Purpose: Holistic admissions tools have been considered for use to diversify student admissions. The ability to screen non-cognitive attributes of applicants is an important element of holistic admissions. The objective of this study was to establish instrument reliability, inter-rater reliability, validity, item discrimination, item difficulty, and bias of the Computerized Assessment of Non-Cognitive Attributes of Health Care Professionals (CANA-HP). Methods: A novel methodology was developed to screen non-cognitive attributes of health profession applicants. Using a cross-sectional design, a convenience sample of students invited for interviews into a Mid-western occupational therapy program were recruited for participation. The 37 participants who consented, completed a demographic survey followed by the 12 question CANA-HP. Results: Open-ended questions had adequate internal reliability, discrimination, and difficulty. Multiple choice questions had low reliability and discrimination. No correlation was found between the CANA-HP and standardized cognitive assessments, except non-science GPA which was significantly correlated to the total open-ended (essay) scores and total overall score. Conclusions and Recommendations: The CANA-HP was not biased toward individuals from varied demographic backgrounds. Predictive validity of this tool and non-cognitive measurements of success are still needed. Occupational therapists in educational settings could consider adding open-ended ethical questions to the application process when interviews are not feasible. Classes in the non-sciences and other non-cognitive markers of success may also help identify students with ‘grit’ and critical reasoning which are important to practicing clinicians

Author Bio(s)

Sara F. Maher, PT, PhD, DScPT, is an Associate Professor and Interim Associate Dean of Health Sciences at Wayne State University. Dr. Maher’s scholarship focuses on identifying tools and interventions which best enhance learning and identifying methodologies which target equal opportunities for learners of all genders, ethnicities and socio-economic status.

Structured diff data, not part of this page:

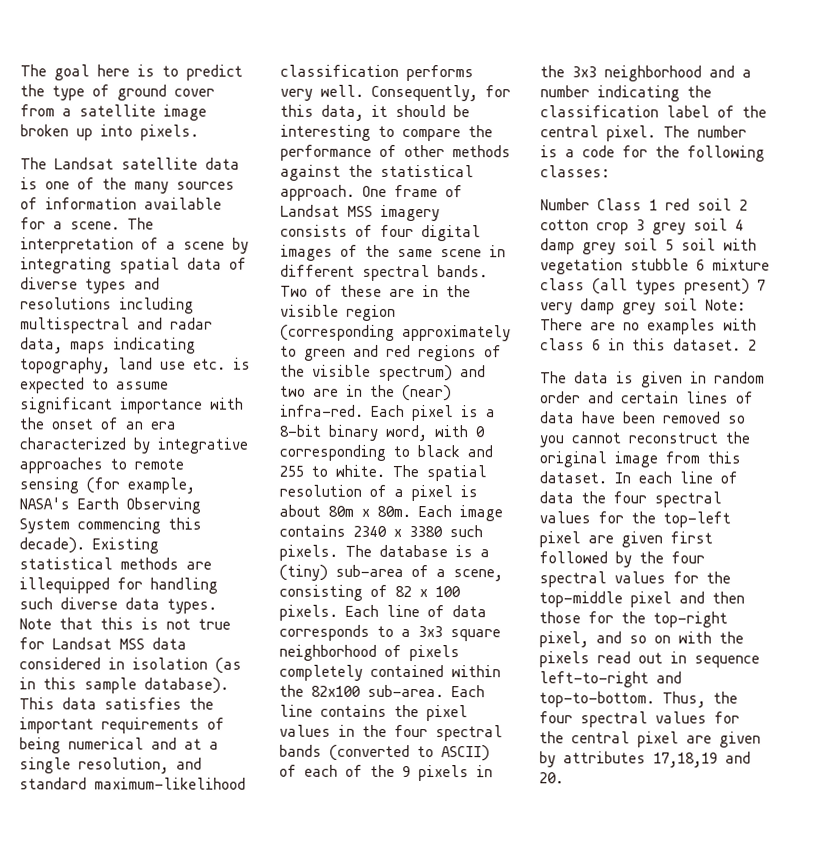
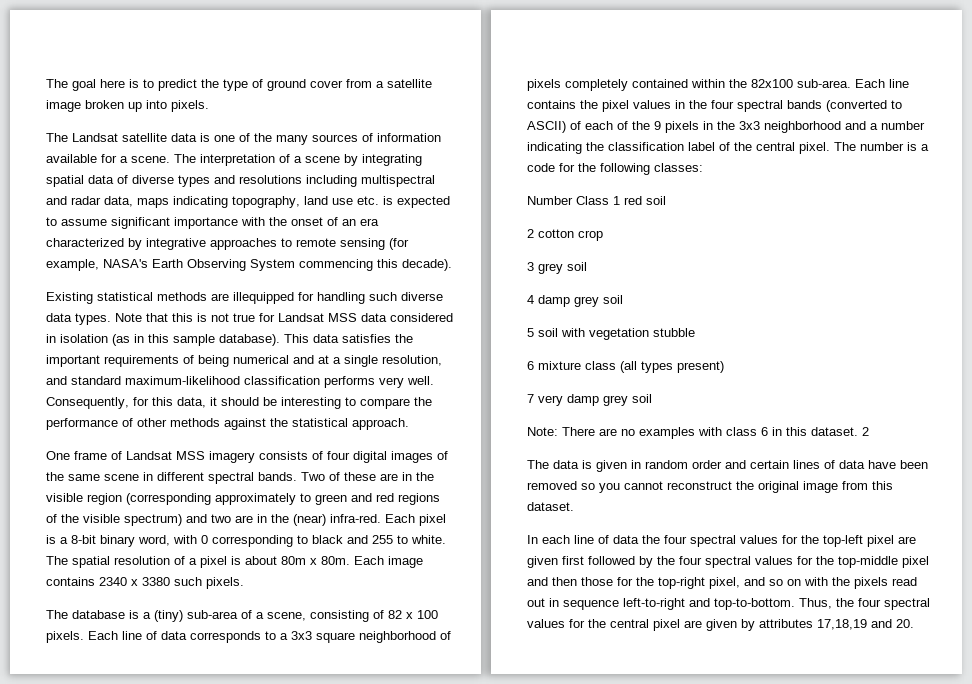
(85, 545) none -> (452, 265) //
(355, 192) none -> (409, 424) //
(338, 552) none -> (244, 583) //
(732, 204) none -> (666, 200) //
(629, 228) none -> (603, 235) //
(728, 224) none -> (587, 266) //
(658, 244) none -> (623, 299) //
(689, 264) none -> (695, 332) //
(750, 286) none -> (724, 367) //
(698, 304) none -> (652, 398) //
(607, 477) none -> (574, 506) //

Shlomo Sawilowsky, PhD, was a Distinguished Faculty Fellow and Professor of Educational Evaluation & Research in the College of Education at Wayne State University (deceased). His areas of expertise included expert testimony, statistics, psychometry, research design, and program evaluation.

Regina Parnell, PhD, OTR/L, is an Assistant Professor and Admissions Coordinator for the Occupational Therapy Program at Wayne State University. Her primary scholarship is focused on Health Symptoms and Single African American Mothers and Health Inequalities: Hurried Women African American.

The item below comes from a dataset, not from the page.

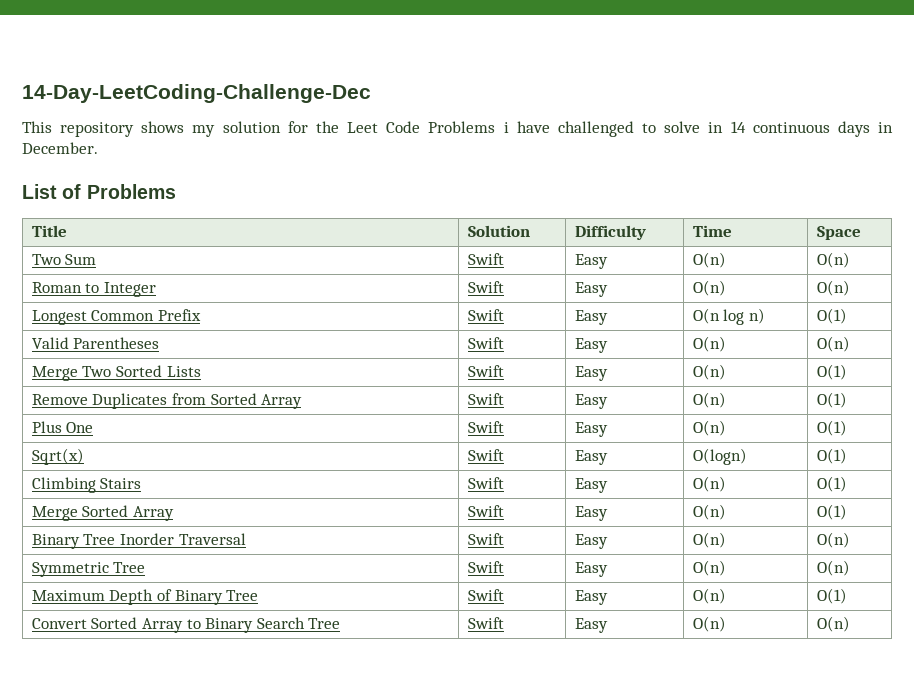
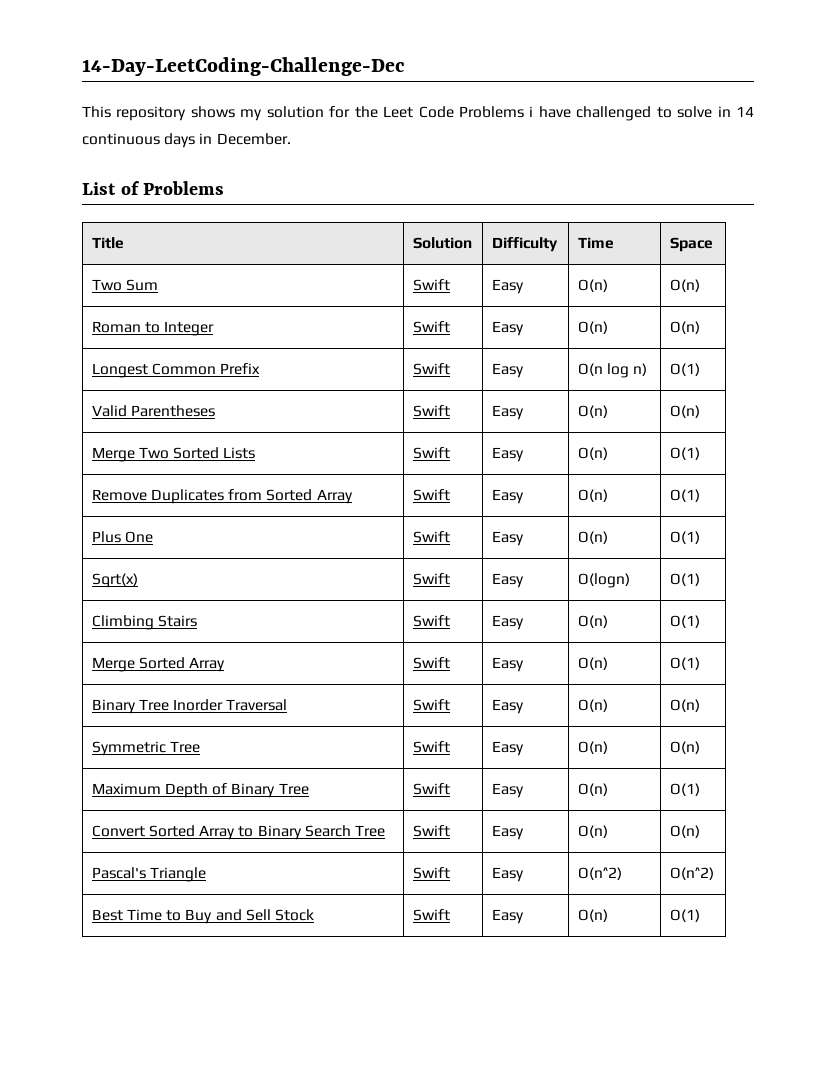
(850, 624) none -> [91,867,206,882] [412,867,450,879] [491,867,524,882] [577,867,622,880] [669,867,714,880] [91,909,314,924] [412,909,450,921] [491,909,524,924] [577,909,608,922] [669,909,700,922] // Pascal's Triangle | Swift | Easy | O(n^2) | O(n^2) // Best Time to Buy and Sell Stock | Swift | Easy | O(n) | O(1)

E. Whitney G. Moore, PhD, CSCS*D, is an Associate Professor in the College of Education, teaching Exercise & Sport Sciences and Educational Evaluation & Research programs at Wayne State University. She researches the implementation of planned missing data designs; assisting researchers with high quality data while decreasing study participant burden.

Peter D. Frade, PhD, is an Emeritus Professor who served as the Associate Dean of Health Sciences and Associate Professor in the Eugene Applebaum College of Pharmacy and Health Sciences at Wayne State University. His primary area of specialization surrounds hyphenated instrumental techniques as applied to clinical and forensic protocols.

Barry S. Markman, PhD, is a Professor of Educational Psychology, and Professor and Program Coordinator for Education Evaluation and Research at Wayne State University (retired). He is a Licensed Psychologist, with research interests in research design and statistical applications, and adolescent and adult ADHD and applications of cognitive behavioral therapy.


This research was funded by a Faculty Research Grant Program through the College of Pharmacy and Health Sciences at Wayne State University. We publish in memory of Dr. Shlomo Sawilowsky, who passed away on January 11, 2021, a great mentor, teacher and friend.